The Michelson-Morley experiment famously found no difference in the speed of light in different directions (see, null results are good for science!). This meant one of two things:
The Earth was somehow magically always stationary relative to the ether, i.e. they are both always moving in the same speed and direction.
There is no ether, and the speed of light is just always the same in all directions.
The first implies some very privileged role for the Earth, as if the ether is oriented throughout the universe just to match up with us, which seems too good to be true. The second option is the more plausible yet mysterious one, and it was the one Einstein was mulling over in the early 1900s.
It’s All Relative
Grappling with this tension is what led Einstein to special relativity (SR). He decided to just accept outcome 2 of Michelson-Morley. In the paper where he introduced SR — On the Electrodynamics of Moving Bodies — he forms the theory based on two foundational postulates:
The laws of physics are the same for all inertial observers
The speed of light is the same for all observers
What is an inertial observer? In the simplest terms, an inertial observer is an observer who is traveling at a constant velocity, i.e. not accelerating. Recall this means that not only is the magnitude of the velocity constant, but so is the direction. So an inertial observer is moving at a constant speed in one direction. Note that being at rest is a special case of being at constant velocity.
An observer may also be called a frame of reference, so an inertial observer and inertial frame of reference are the same thing.1
With that caveat aside, postulate one is eminently reasonable.
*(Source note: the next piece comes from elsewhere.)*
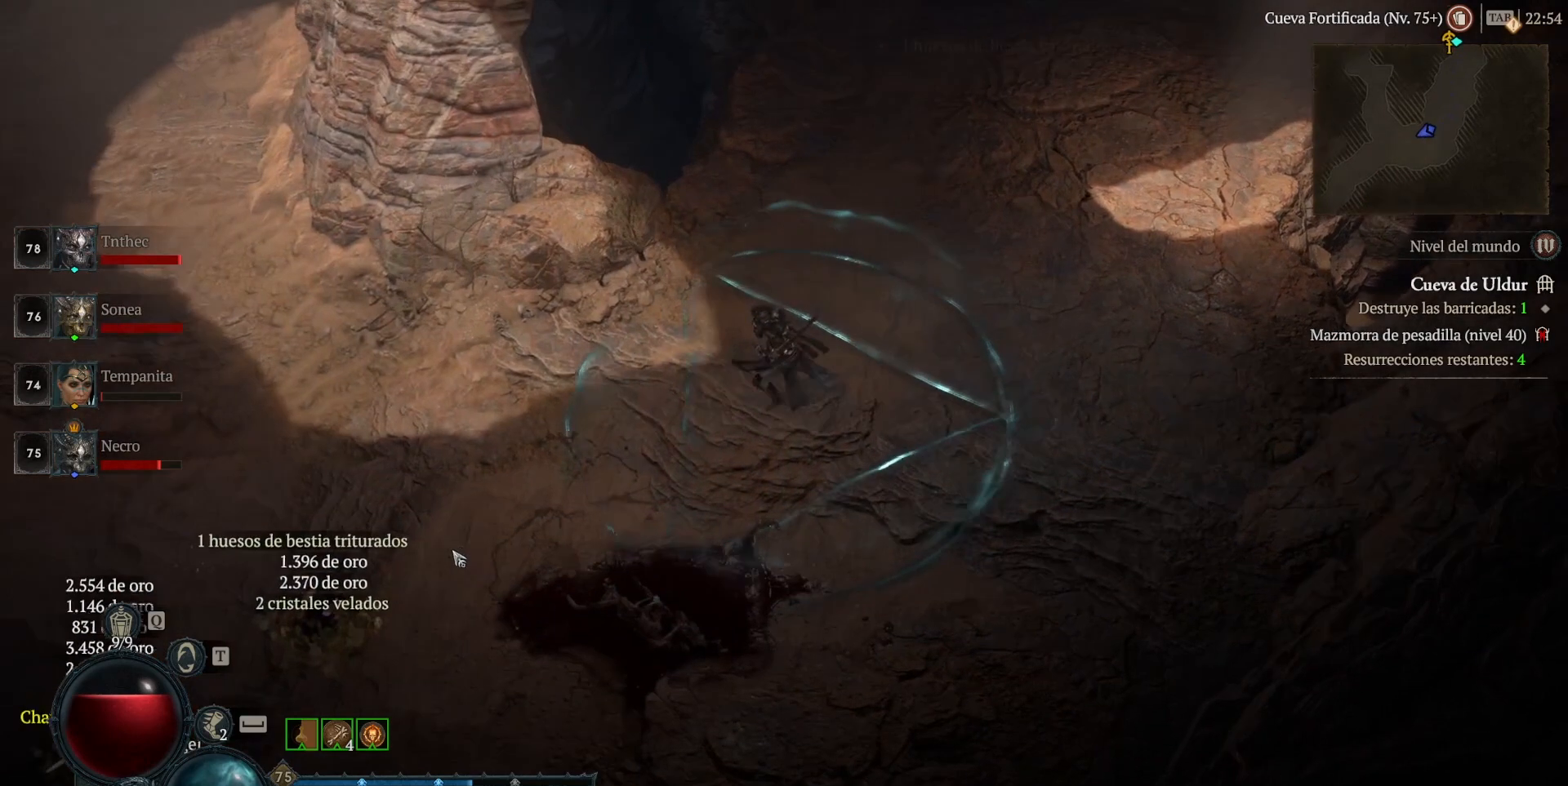
{"keys": [], "mouse": ["left"], "events": []}
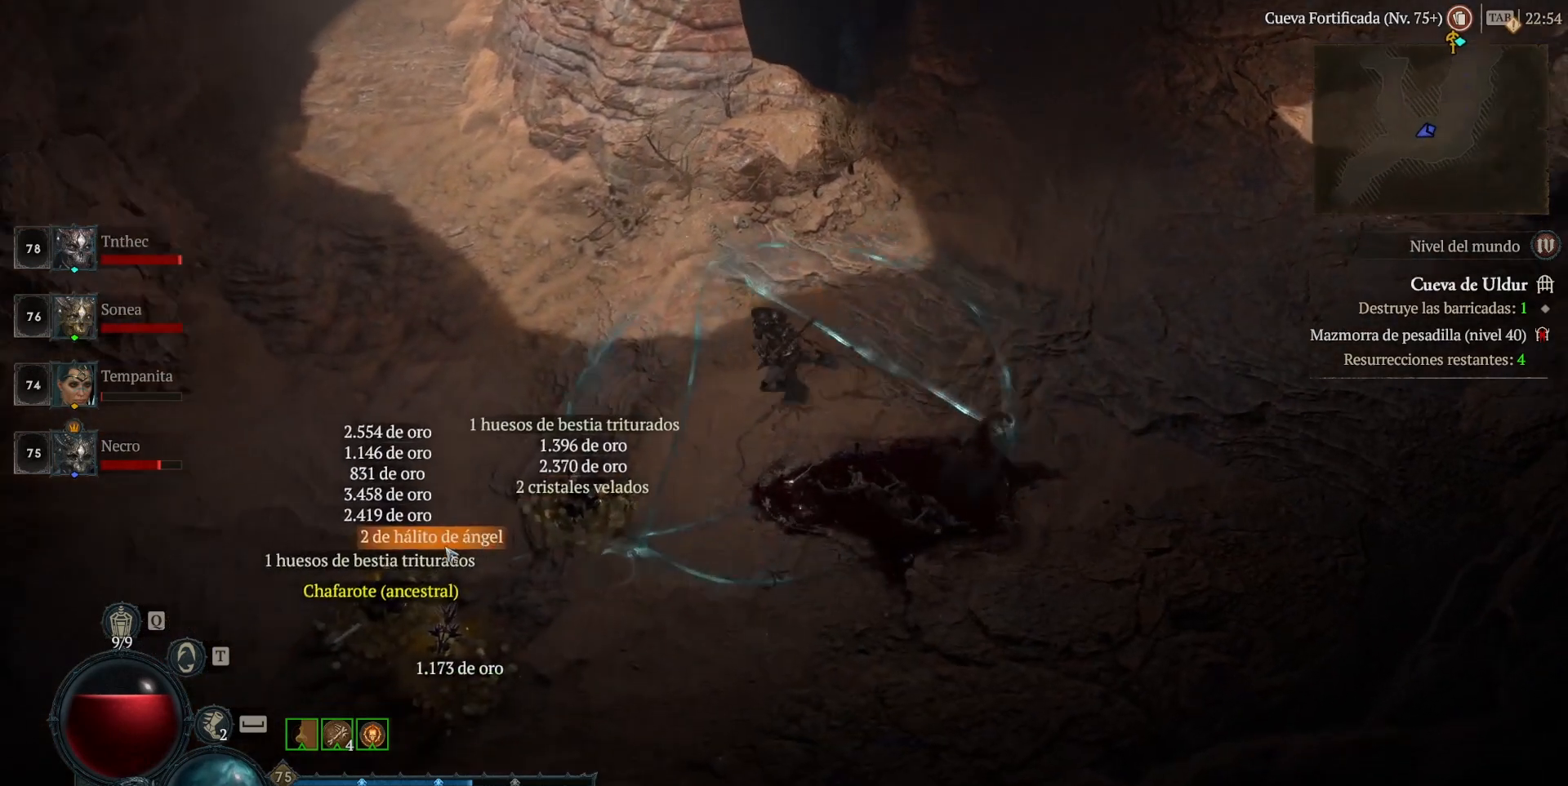
{"keys": [], "mouse": [], "events": [[440, "mouse_left", "up"]]}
The laws of physics wouldn’t be particularly useful if they were different for different people. Postulate two is the mysterious one from Michelson-Morley that we just have to accept for now.
To explore the consequences of these two, let’s do a simple experiment. Suppose Alice is in a rocket ship traveling at a speed v. Note that for Alice to be an inertial observer, v is constant in time. Inside the rocket, she shines a light at the roof and the light rays travel up the height of the rocket — let’s call this L — and then they bounce off the roof and come back down. See the picture below:
The time that Alice measures for the light ray to come back to her is given by
Nothing fancy here — just an application of distance = speed x time.
Now suppose Bob is sitting outside and watching Alice zoom past him at speed v. He can also see Alice switching on her light and does the same experiment to measure the time it takes for the photons to go up and come back down. What does he measure?
What Bob sees is shown in the diagram below:
As Alice zooms past Bob, he sees the light go not only up, but forward also. The time that Bob measures, ∆t_B, is given by:
The total distance traveled by the ship in this time interval is given by speed x time so the bottom of the triangle has a length of v ∆t_B. With the green right-angled triangle, we can use Pythagoras’ theorem to express D in terms of the other variables we know:
Plugging this into the previous equation for ∆t’ gives
We can substitute in for L in terms of ∆t that we calculated from Alice’s measurement:
Now if you play around with this you get
So what does this mean? Well ∆t_B does not equal ∆t_A — Bob measures a different time than Alice!
Okay so who is right? It turns out they are both correct. Through this simple thought experiment, we immediately start seeing the weirdness that emerges from the two postulates. Just to recap, postulate 1 meant that we used the same physical equations for both observers, and postulate 2 meant that the factor c is the same in both equations.
What we just derived is a phenomenon called time dilation. It’s the very real effect that moving clocks run slower and in our example the light bouncing up and down is the clock. If Alice measures a time of 5 seconds for the light to go up and come down, Bob will always measure a time greater than 5 seconds. Only if Alice and Bob aren’t moving relative to each other — e.g. if Bob is in the rocket with Alice and they are in the same frame of reference — will both measure the same time.
Note that this effect depends on the ratio of v to c. The reason why we don’t see these effects in everyday life is because we never remotely approach the speed of light, i.e. v << c, so the denominator in the formula is basically 1 and the two time intervals are the same within measurement error of whatever clock you use.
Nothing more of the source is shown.